South African Diamantaire Louis Lipchin Dies
February 18, 2021
RAPAPORT... South Africa’s diamond industry lost one of its stalwarts last week with the passing of Louis Lipchin at the age of 90. Lipchin was passionate about the local trade and a vocal advocate on behalf of young entrepreneurs, particularly those from disadvantaged communities.
Born in Johannesburg, he was a first-generation diamantaire, beginning as an apprentice after leaving school. His career spanned nearly 70 years as his familiar presence in the halls of Johannesburg’s now-defunct Jewel City continued until his retirement just over four years ago.
Lipchin’s work included incarnations as a jewelry manufacturer, polished dealer, and rough trader.
Most striking to those who knew him was his willingness to help others in the trade. “He had an open-door policy and was always ready to share his knowledge about the industry,” recalled his son Ross Lipchin, who operates as a dealer in Johannesburg.
That extended to fighting to improve conditions in the industry, noted Lionel Noach, president of the Diamond Dealers Club of South Africa. Lipchin served on the club’s board in the ’70s and ’80s. He was also the chairman of his native country’s Diamond Merchants Association for a period, according to Noach.
“Louis went out of his way to help, especially young diamantaires from disadvantaged communities,” Noach added. “And he stood up for what he felt was right.”
Lipchin fought for greater transparency in the trade, a position that often left him at odds with large sightholders, who wielded the most influence in South Africa’s diamond trade at the time.
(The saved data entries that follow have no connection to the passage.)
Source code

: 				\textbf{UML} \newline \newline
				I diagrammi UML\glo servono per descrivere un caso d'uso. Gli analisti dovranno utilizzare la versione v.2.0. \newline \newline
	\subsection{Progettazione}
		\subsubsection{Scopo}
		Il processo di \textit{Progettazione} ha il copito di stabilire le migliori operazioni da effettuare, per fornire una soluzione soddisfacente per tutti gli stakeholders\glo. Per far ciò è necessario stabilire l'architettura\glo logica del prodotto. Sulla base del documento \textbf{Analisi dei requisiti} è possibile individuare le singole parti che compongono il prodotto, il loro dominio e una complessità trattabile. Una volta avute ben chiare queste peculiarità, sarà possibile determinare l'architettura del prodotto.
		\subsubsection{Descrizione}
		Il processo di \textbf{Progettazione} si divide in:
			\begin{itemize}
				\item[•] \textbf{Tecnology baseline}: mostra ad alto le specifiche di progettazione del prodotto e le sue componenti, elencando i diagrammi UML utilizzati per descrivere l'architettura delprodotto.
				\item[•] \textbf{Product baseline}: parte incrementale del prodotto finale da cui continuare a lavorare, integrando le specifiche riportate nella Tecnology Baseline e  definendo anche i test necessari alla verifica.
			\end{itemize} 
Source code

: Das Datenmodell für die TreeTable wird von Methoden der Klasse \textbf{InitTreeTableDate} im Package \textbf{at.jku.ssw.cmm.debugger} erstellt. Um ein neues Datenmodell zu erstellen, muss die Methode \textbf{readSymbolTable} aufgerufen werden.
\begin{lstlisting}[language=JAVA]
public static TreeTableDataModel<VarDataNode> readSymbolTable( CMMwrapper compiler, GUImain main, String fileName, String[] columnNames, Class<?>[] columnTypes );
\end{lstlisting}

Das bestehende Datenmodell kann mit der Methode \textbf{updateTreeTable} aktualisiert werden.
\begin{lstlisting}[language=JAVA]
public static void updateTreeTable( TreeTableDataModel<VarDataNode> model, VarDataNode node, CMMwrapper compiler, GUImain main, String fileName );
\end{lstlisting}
In later years, he was a vocal critic of the country’s seemingly misdirected beneficiation policy. To his frustration, the legislation reduced the supply of gem-quality goods available for the beneficiation sector — a policy that was contrary to its intention, he explained to Rapaport Magazine in a 2008 interview.
Lipchin's willingness to help extended to members of the international trade when they visited South Africa. He was always welcoming and generous with his time and knowledge to this journalist and other employees of the Rapaport Group.
“Louis Lipchin was a friend. Not just to me but to everyone who came to South Africa, seeking to do diamond business. He felt it was his personal responsibility to help the diamond community. To open up opportunities for others. And he was personable, warm and caring. Someone you could talk to about anything. A good man with honest advice,” said Martin Rapaport, chairman of the Rapaport Group.
Lipchin is survived by his wife, Rhoda; his sons, Steven, Ross, Judd and Craig; and eight grandchildren.